Figura 1: Propaganda do produto Leite de Moça

 

Fonte:http://5girlsdifferent.blogspot.com/2014/04/intertextualidade.html

        Podemos observar na imagem, as construções discursivas que foram utilizadas na produção de sentidos, de modo que, o título da propaganda “meu bem, você me dá... água na boca” com a imagem de um pudim de leite com calda associado à imagem do produto “Leite Moça” com a frase: “há mais de 50 anos adoçando nossas vidas”, tem a intenção de provocar o desejo no consumidor que, ao comprar o leite moça, poderá degustar do bolo, tal qual na imagem, se adquirir o Leite Moça da Nestlé. Além disso, ao lado da imagem, corroborando com o sentido da propaganda, o texto faz referência à música “meu bem” de Rita Lee produzindo, assim, uma intertextualidade, visto que, o modo como a propaganda utiliza expressões linguísticas da música para produzir novos sentidos, repercute discursivamente e estrategicamente para alcançar um propósito comunicativo no público-alvo.

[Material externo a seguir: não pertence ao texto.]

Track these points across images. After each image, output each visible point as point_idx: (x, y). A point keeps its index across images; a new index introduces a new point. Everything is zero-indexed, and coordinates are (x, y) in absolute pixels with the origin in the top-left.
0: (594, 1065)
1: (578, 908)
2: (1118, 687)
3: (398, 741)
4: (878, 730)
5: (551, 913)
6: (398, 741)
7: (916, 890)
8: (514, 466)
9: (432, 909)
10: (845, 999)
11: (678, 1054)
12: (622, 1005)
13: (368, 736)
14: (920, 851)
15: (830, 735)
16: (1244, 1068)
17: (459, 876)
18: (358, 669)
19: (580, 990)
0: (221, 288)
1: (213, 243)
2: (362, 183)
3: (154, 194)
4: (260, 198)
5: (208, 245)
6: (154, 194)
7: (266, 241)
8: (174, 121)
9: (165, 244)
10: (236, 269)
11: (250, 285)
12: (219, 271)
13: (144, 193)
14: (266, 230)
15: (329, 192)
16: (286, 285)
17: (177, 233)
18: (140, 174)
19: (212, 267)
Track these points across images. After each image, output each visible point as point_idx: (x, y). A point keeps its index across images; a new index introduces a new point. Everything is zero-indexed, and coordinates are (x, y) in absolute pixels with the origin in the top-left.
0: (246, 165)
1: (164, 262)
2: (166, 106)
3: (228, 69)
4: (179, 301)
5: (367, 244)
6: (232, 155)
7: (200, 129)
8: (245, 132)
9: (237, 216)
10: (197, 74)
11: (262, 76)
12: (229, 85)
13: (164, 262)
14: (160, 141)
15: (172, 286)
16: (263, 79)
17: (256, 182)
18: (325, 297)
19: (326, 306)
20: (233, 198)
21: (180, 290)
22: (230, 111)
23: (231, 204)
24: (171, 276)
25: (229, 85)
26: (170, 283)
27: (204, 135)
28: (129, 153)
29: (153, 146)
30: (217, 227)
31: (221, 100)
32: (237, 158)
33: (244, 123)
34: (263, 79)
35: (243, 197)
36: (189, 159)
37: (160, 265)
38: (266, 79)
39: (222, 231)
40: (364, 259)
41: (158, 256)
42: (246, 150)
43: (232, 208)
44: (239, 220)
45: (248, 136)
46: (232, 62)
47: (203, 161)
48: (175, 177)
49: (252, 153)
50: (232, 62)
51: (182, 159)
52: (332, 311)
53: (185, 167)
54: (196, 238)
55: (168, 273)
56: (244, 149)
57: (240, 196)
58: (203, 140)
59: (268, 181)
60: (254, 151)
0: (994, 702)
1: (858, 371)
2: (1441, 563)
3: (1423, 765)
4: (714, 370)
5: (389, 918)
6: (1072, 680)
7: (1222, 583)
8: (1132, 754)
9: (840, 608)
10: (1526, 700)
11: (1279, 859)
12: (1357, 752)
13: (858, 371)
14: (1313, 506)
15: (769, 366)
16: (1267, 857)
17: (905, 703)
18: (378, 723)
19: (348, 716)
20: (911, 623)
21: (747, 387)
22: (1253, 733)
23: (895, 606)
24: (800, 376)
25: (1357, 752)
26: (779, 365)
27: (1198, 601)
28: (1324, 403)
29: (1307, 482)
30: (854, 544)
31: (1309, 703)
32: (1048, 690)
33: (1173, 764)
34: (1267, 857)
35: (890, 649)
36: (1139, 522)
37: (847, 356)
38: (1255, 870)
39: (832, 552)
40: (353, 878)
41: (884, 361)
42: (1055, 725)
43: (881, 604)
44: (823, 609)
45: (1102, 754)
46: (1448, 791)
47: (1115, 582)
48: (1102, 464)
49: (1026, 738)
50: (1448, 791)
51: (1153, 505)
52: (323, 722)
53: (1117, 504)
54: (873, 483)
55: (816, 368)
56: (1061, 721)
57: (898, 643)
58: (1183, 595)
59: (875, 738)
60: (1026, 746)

        Portanto, o leitor deve acionar através de sua memória discursiva, o conhecimento da música de Rita Lee em relação à propaganda do Leite Moça Nestlê, assim, mediante o conceito de intertextualidade e interdiscursividade, através da imagem, da música e das expressões linguísticas marcadas, é possível afirmar que a propaganda “Leite Moça da Nestlê” utiliza propositalmente e explicitamente da música para alcançar um objetivo: vender o produto, diante disso, compreendemos que todo texto é construído por meio de referências à outros textos que emergem em nosso meio social.  

REFERÊNCIAS

BAZERMAN, Charles; DIONISIO, Angela Paiva; HOFFNAGEL, Judith Chambliss. Gênero, agência e escrita. 2 ed. Recife: Pipa comunicação, Campina Grande: EDUFCG, 2021.

KOCH, Vilaça G. Ingedore; BENTES, Anna Cristina; CAVALCANTE, Mônica Magalhães. Intertextualidade: diálogos possíveis. 2 ed – São Paulo: Cortez, 2008. 

PÊCHEUX, Michel. Semântica e discurso: uma crítica à afirmação do óbvio. tradução: Eni Puccinelli Orlandi et al. 5ª ed. Campinas, SP. Editora da Unicamp, 2014.